By John Helmer, Moscow
@bears_with
It’s a mark of civilized people that they keep and honour their old things. When the things are broken, they put the pieces back together again.
In the 19th century rural Americans of northeast states like Pennsylvania did this with their old tablecloths, dresses, and curtains, turning the remnants into patchwork quilts. Starting several hundred years earlier, the Japanese, having to live in an earthquake zone, had the idea of restoring broken ceramic dishes, cups, and pots. Instead of trying to make the repairs seamless and invisible, they invented kintsugi (lead image) – this is the art of filling the fracture lines with lacquer, and making of the old thing an altogether new one.
Quite quickly, the Japanese turned cheap lacquer fillings (urushi) into gold (kintsugi) and silver (gintsugi). In this way, a frugal custom of the poor working classes turned into conspicuous consumption of the rich leisure classes.*
The Ukraine is a new thing. Depending on which region, language, religion, class, and ideology is displayed, it’s newness and oldness are disputable. New or old, however, the civil war in the Ukrainian east since 2014, Russia’s special military operation since February 24, and the US war — currently directed by US officers in the tunnels under the Azovstal factory — to destroy Russia in a fight to the last Ukrainian mean that the country cannot be put back together again the way it was. The Ukraine will have to be repaired and the damage replaced.

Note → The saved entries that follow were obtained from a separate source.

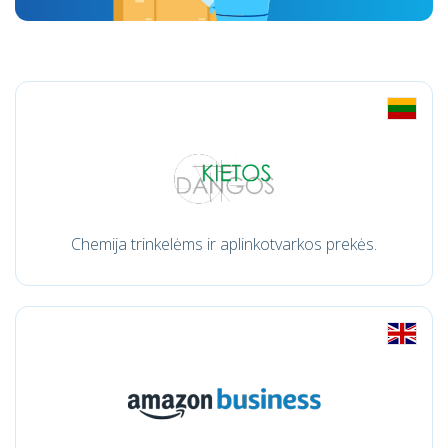
Chemija trinkelėms ir aplinkotvarkos prekės.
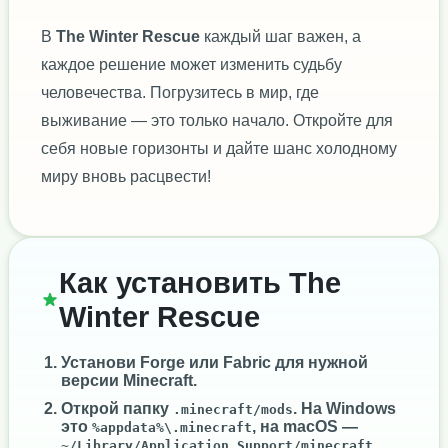
В
The Winter Rescue
каждый шаг важен, а
каждое решение может изменить судьбу
человечества. Погрузитесь в мир, где
выживание — это только начало. Откройте для
себя новые горизонты и дайте шанс холодному
миру вновь расцвести!
Как установить The
Winter Rescue
Установи
Forge
или
Fabric
для нужной
версии Minecraft.
Открой папку
. На Windows
.minecraft/mods
это
, на macOS —
%appdata%\.minecraft
.
~/Library/Application Support/minecraft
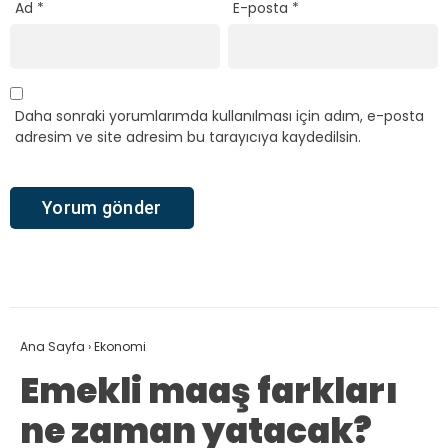
Ad
*
E-posta
*
Daha sonraki yorumlarımda kullanılması için adım, e-posta
adresim ve site adresim bu tarayıcıya kaydedilsin.
Ana Sayfa
›
Ekonomi
Emekli maaş farkları
ne zaman yatacak?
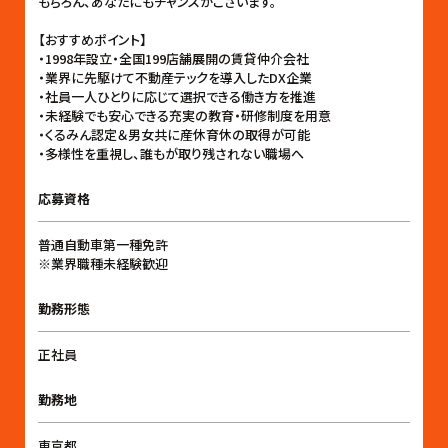
もちろん、あなたにもチャンスがございます。
【おすすめポイント】
・1998年設立・全国199店舗展開の賃貸仲介会社
・業界に先駆けて不動産テックを導入したDX企業
・社員一人ひとりに応じて選択できる働き方を推進
・未経験でも安心できる充実の教育・研修制度を用意
・くるみん認定＆男女共に産休育休の取得が可能
・多様性を重視し、誰もが取り残されない職場へ
応募資格
普通自動車第一種免許
※業界職種未経験歓迎
勤務形態
正社員
勤務地
東京都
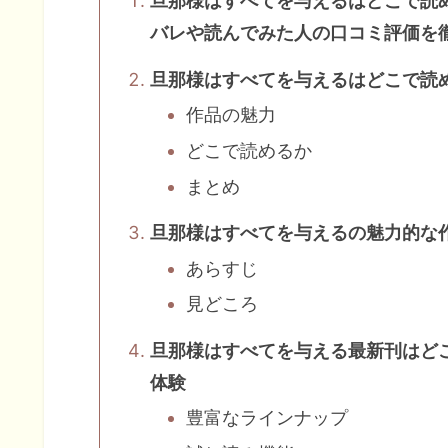
旦那様はすべてを与えるはどこで読
バレや読んでみた人の口コミ評価を
旦那様はすべてを与えるはどこで読
作品の魅力
どこで読めるか
まとめ
旦那様はすべてを与えるの魅力的な
あらすじ
見どころ
旦那様はすべてを与える最新刊はど
体験
豊富なラインナップ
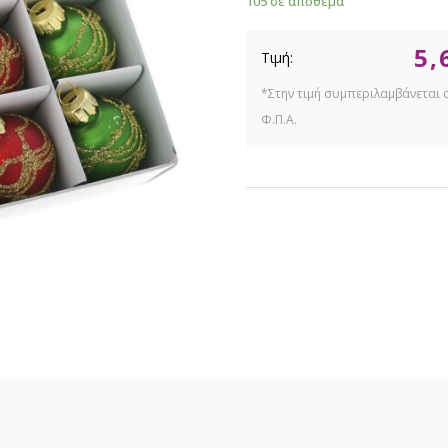
105 σε απόθεμα
5,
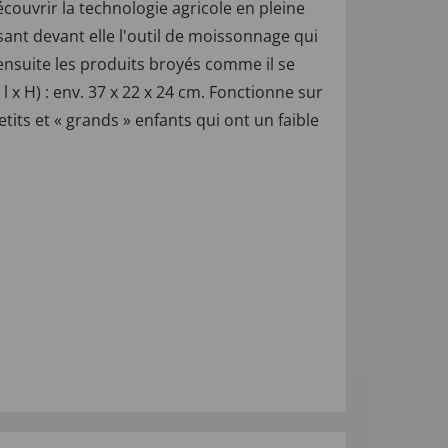
uvrir la technologie agricole en pleine
sant devant elle l'outil de moissonnage qui
ensuite les produits broyés comme il se
 x H) : env. 37 x 22 x 24 cm. Fonctionne sur
its et « grands » enfants qui ont un faible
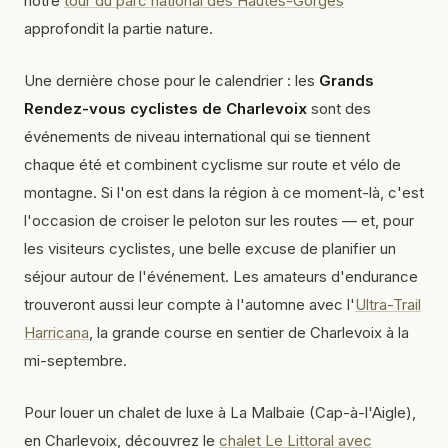
notre
tour du parc national des Hautes-Gorges
approfondit la partie nature.
Une dernière chose pour le calendrier : les
Grands
Rendez-vous cyclistes de Charlevoix
sont des
événements de niveau international qui se tiennent
chaque été et combinent cyclisme sur route et vélo de
montagne. Si l'on est dans la région à ce moment-là, c'est
l'occasion de croiser le peloton sur les routes — et, pour
les visiteurs cyclistes, une belle excuse de planifier un
séjour autour de l'événement. Les amateurs d'endurance
trouveront aussi leur compte à l'automne avec l'
Ultra-Trail
Harricana
, la grande course en sentier de Charlevoix à la
mi-septembre.
Pour louer un chalet de luxe à La Malbaie (Cap-à-l'Aigle),
en Charlevoix, découvrez le
chalet Le Littoral avec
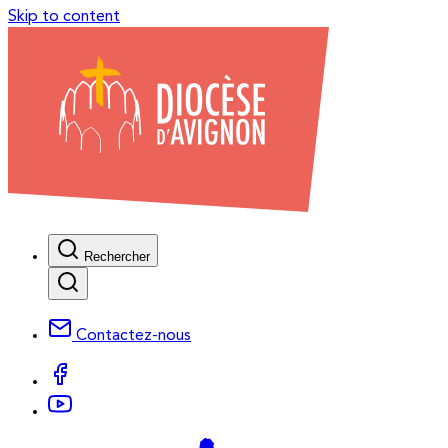
Skip to content
Rechercher
Contactez-nous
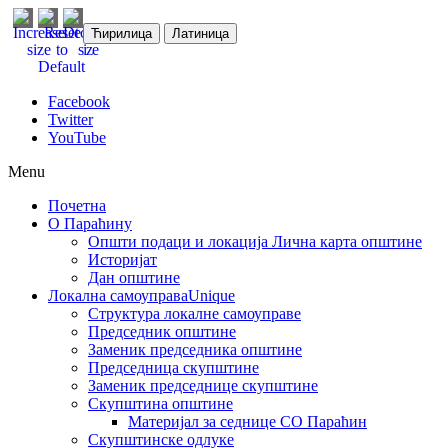
Ћирилица
Латиница
Facebook
Twitter
YouTube
Menu
Почетна
О Параћину
Општи подаци и локација
Лична карта општине
Историјат
Дан општине
Локална самоуправа
Unique
Структура локалне самоуправе
Председник општине
Заменик председника општине
Председница скупштине
Заменик председнице скупштине
Скупштина општине
Материјал за седнице СО Параћин
Скупштинске одлуке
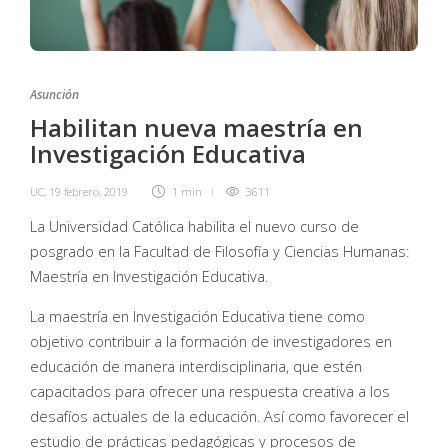
Asunción
Habilitan nueva maestría en
Investigación Educativa
UC
,
19 febrero, 2019
1 min
3611
La Universidad Católica habilita el nuevo curso de
posgrado en la Facultad de Filosofía y Ciencias Humanas:
Maestría en Investigación Educativa.
La maestría en Investigación Educativa tiene como
objetivo contribuir a la formación de investigadores en
educación de manera interdisciplinaria, que estén
capacitados para ofrecer una respuesta creativa a los
desafíos actuales de la educación. Así como favorecer el
estudio de prácticas pedagógicas y procesos de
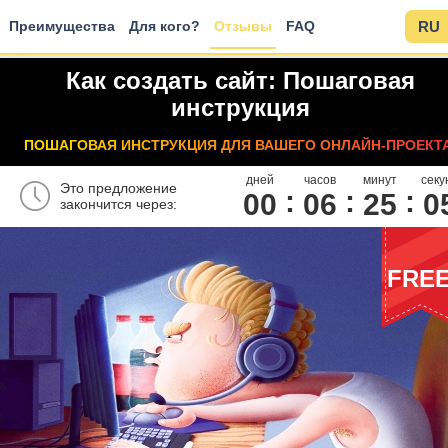
Преимущества
Для кого?
Отзывы
FAQ
RU
Как создать сайт: Пошаговая
инструкция
ПОШАГОВАЯ ИНСТРУКЦИЯ ДЛЯ ВАШЕГО ОНЛАЙН-ПРОЕКТА
дней
часов
минут
секу
Это предложение
00
0
6
2
5
0
закончится через:
FRE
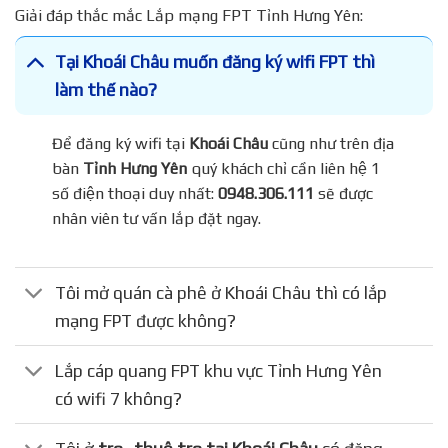
Giải đáp thắc mắc Lắp mạng FPT Tỉnh Hưng Yên:
Tại Khoái Châu muốn đăng ký wifi FPT thì
làm thế nào?
Để đăng ký wifi tại
Khoái Châu
cũng như trên địa
bàn
Tỉnh Hưng Yên
quý khách chỉ cần liên hệ 1
số điện thoại duy nhất:
0948.306.111
sẽ được
nhân viên tư vấn lắp đặt ngay.
Tôi mở quán cà phê ở Khoái Châu thì có lắp
mạng FPT được không?
Lắp cáp quang FPT khu vực Tỉnh Hưng Yên
có wifi 7 không?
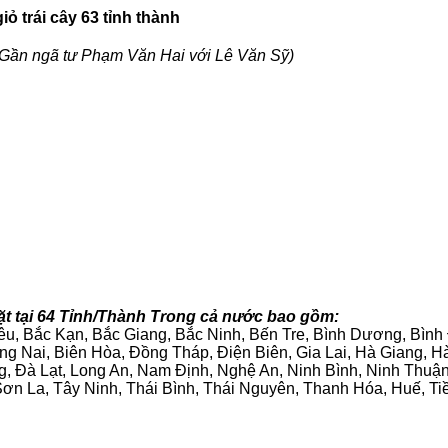
ỏ trái cây 63 tỉnh thành
Gần ngã tư Phạm Văn Hai với Lê Văn Sỹ)
ặt tại 64 Tỉnh/Thành Trong cả nước bao gồm:
iêu, Bắc Kạn, Bắc Giang, Bắc Ninh, Bến Tre, Bình Dương, Bìn
g Nai, Biên Hòa, Đồng Tháp, Điện Biên, Gia Lai, Hà Giang,
g, Đà Lạt, Long An, Nam Định, Nghệ An, Ninh Bình, Ninh Thuậ
ơn La, Tây Ninh, Thái Bình, Thái Nguyên, Thanh Hóa, Huế, Ti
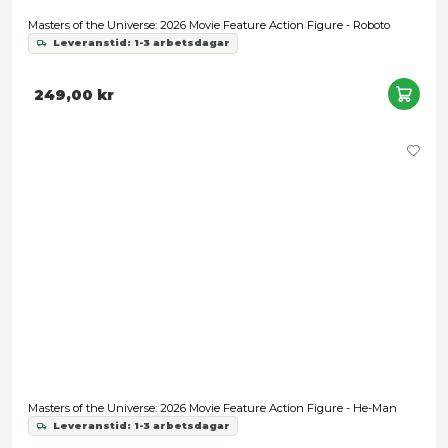
Masters of the Universe: 2026 Movie Feature Action Figure - 
Leveranstid: 1-3 arbetsdagar
249,00 kr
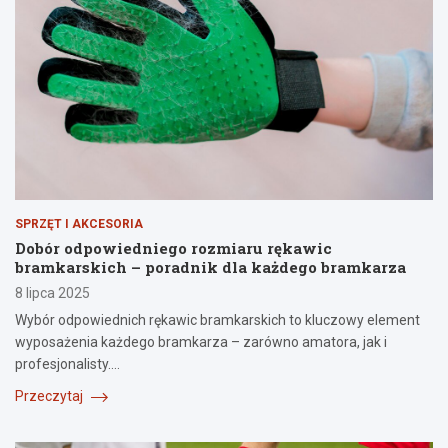
SPRZĘT I AKCESORIA
Dobór odpowiedniego rozmiaru rękawic
bramkarskich – poradnik dla każdego bramkarza
8 lipca 2025
Wybór odpowiednich rękawic bramkarskich to kluczowy element
wyposażenia każdego bramkarza – zarówno amatora, jak i
profesjonalisty.…
Przeczytaj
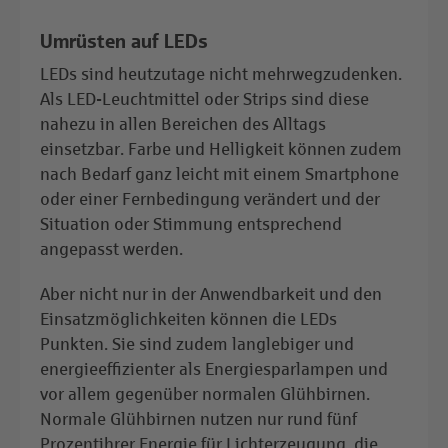
Umrüsten auf LEDs
LEDs sind heutzutage nicht mehrwegzudenken.
Als LED-Leuchtmittel oder Strips sind diese
nahezu in allen Bereichen des Alltags
einsetzbar. Farbe und Helligkeit können zudem
nach Bedarf ganz leicht mit einem Smartphone
oder einer Fernbedingung verändert und der
Situation oder Stimmung entsprechend
angepasst werden.
Aber nicht nur in der Anwendbarkeit und den
Einsatzmöglichkeiten können die LEDs
Punkten. Sie sind zudem langlebiger und
energieeffizienter als Energiesparlampen und
vor allem gegenüber normalen Glühbirnen.
Normale Glühbirnen nutzen nur rund fünf
Prozentihrer Energie für Lichterzeugung, die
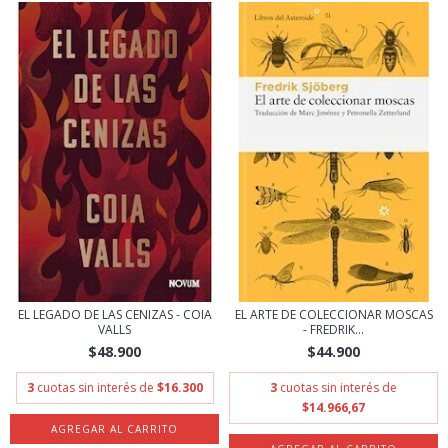
EL LEGADO DE LAS CENIZAS - COIA
EL ARTE DE COLECCIONAR MOSCAS
VALLS
- FREDRIK...
$48.900
$44.900
3
cuotas sin interés de
$16.300
3
cuotas sin interés de
$14.966,67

Kintsugi requires gold filling for the repaired cracks (lead image). This may not be quite the Ukrainian outcome the Americans, their German and British allies are insisting on, but they must contend with the Russian plan after the battlefield operations of Phase 2 are completed. This, according to a Moscow source who knows it, is that the Ukraine will be destroyed and preserved in that state. “They don’t need to patch it,” the source says, “they need to keep it broken.”